Purification of Acid Sulfate Soil Runoff Water Using Biochar: a Meso-Scale Laboratory Experiment

Abstract

Acid sulfate soils worldwide pose a risk to water bodies due to acidic, metal-rich runoff. Efficient water protection methods to reduce this diffuse load in forestry sites do not exist currently. Biochar is a promising adsorbent due to its high porosity and ion exchange capacity but has not been studied for water protection for forestry in acid sulfate soils. Our objective was to study the metal adsorption capacity of biochar for acid sulfate soil runoff water, where several metals are competing for the adsorption. We also assessed whether the use of wood ash in biochar reactors can improve adsorption. Furthermore, we studied if desorption occurs when the metal concentrations in the water decrease.
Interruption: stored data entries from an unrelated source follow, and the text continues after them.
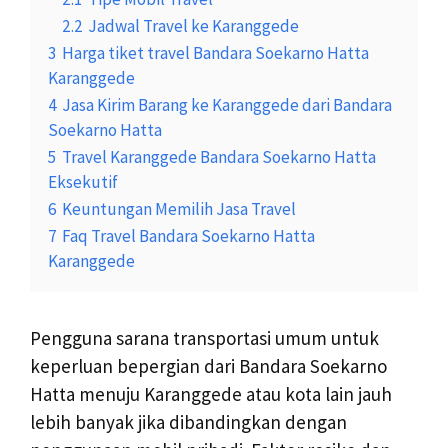
2.2
Jadwal Travel ke Karanggede
3
Harga tiket travel Bandara Soekarno Hatta
Karanggede
4
Jasa Kirim Barang ke Karanggede dari Bandara
Soekarno Hatta
5
Travel Karanggede Bandara Soekarno Hatta
Eksekutif
6
Keuntungan Memilih Jasa Travel
7
Faq Travel Bandara Soekarno Hatta
Karanggede
Pengguna sarana transportasi umum untuk
keperluan bepergian dari Bandara Soekarno
Hatta menuju Karanggede atau kota lain jauh
lebih banyak jika dibandingkan dengan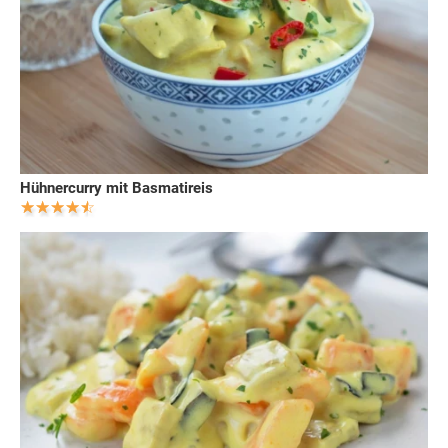
Hühnercurry mit Basmatireis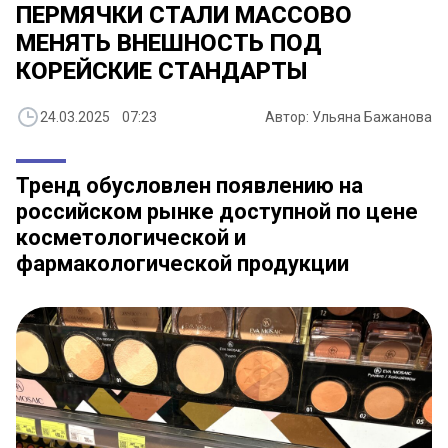
ПЕРМЯЧКИ СТАЛИ МАССОВО
МЕНЯТЬ ВНЕШНОСТЬ ПОД
КОРЕЙСКИЕ СТАНДАРТЫ
24.03.2025 07:23
Автор: Ульяна Бажанова
Тренд обусловлен появлению на
российском рынке доступной по цене
косметологической и
фармакологической продукции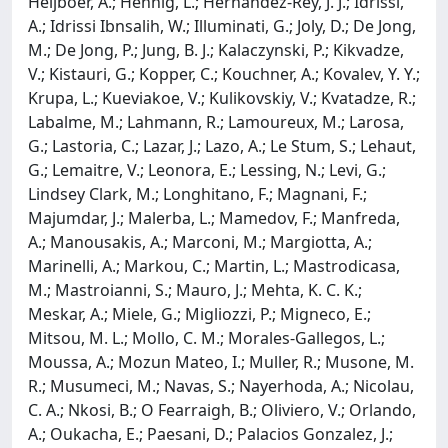
Heijboer, A.; Hennig, L.; Hernandez-Rey, J. J.; Idrissi,
A.; Idrissi Ibnsalih, W.; Illuminati, G.; Joly, D.; De Jong,
M.; De Jong, P.; Jung, B. J.; Kalaczynski, P.; Kikvadze,
V.; Kistauri, G.; Kopper, C.; Kouchner, A.; Kovalev, Y. Y.;
Krupa, L.; Kueviakoe, V.; Kulikovskiy, V.; Kvatadze, R.;
Labalme, M.; Lahmann, R.; Lamoureux, M.; Larosa,
G.; Lastoria, C.; Lazar, J.; Lazo, A.; Le Stum, S.; Lehaut,
G.; Lemaitre, V.; Leonora, E.; Lessing, N.; Levi, G.;
Lindsey Clark, M.; Longhitano, F.; Magnani, F.;
Majumdar, J.; Malerba, L.; Mamedov, F.; Manfreda,
A.; Manousakis, A.; Marconi, M.; Margiotta, A.;
Marinelli, A.; Markou, C.; Martin, L.; Mastrodicasa,
M.; Mastroianni, S.; Mauro, J.; Mehta, K. C. K.;
Meskar, A.; Miele, G.; Migliozzi, P.; Migneco, E.;
Mitsou, M. L.; Mollo, C. M.; Morales-Gallegos, L.;
Moussa, A.; Mozun Mateo, I.; Muller, R.; Musone, M.
R.; Musumeci, M.; Navas, S.; Nayerhoda, A.; Nicolau,
C. A.; Nkosi, B.; O Fearraigh, B.; Oliviero, V.; Orlando,
A.; Oukacha, E.; Paesani, D.; Palacios Gonzalez, J.;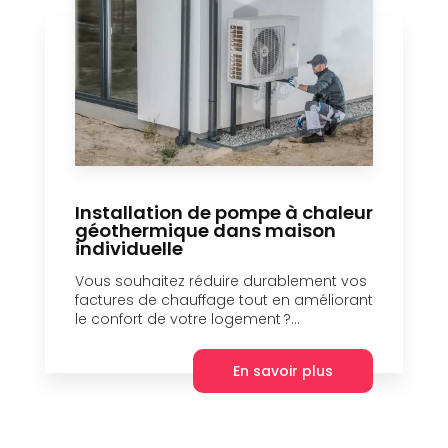
Installation de pompe à chaleur
géothermique dans maison
individuelle
Vous souhaitez réduire durablement vos
factures de chauffage tout en améliorant
le confort de votre logement ?...
En savoir plus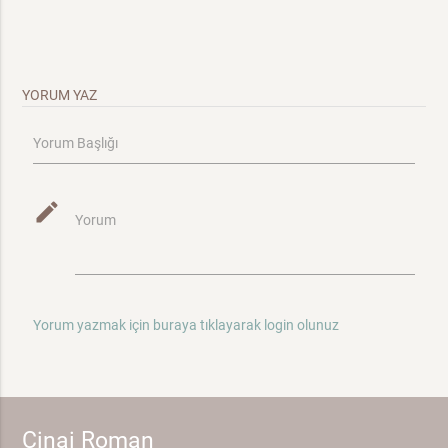
YORUM YAZ
Yorum Başlığı
mode_edit
Yorum
Yorum yazmak için buraya tıklayarak login olunuz
Cinai Roman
In a meso-scale laboratory experiment, hundreds of liters of runoff water from acid sulfate soils were circulated through biochar and biochar-ash filled reactors. We extracted water samples from the inlet and outlet of the reactors and determined the metal concentrations (Al, Fe, Co, Ni, Cu, Zn, and Cd). These were used to construct adsorption kinetics models. We studied desorption by diluting the water and measuring the concentration changes. Biochar increased the solution pH and adsorbed multiple metals simultaneously. The adsorption capacity and rate were higher in biochar-ash reactors than in the biochar reactors. Biochar-ash reactors adsorbed 70–99% of six of the seven metals. However, Al was released from ash. We observed no significant desorption after the dilutions. Therefore, biochar could be considered as a potential water protection tool in forests located on acid sulfate soils.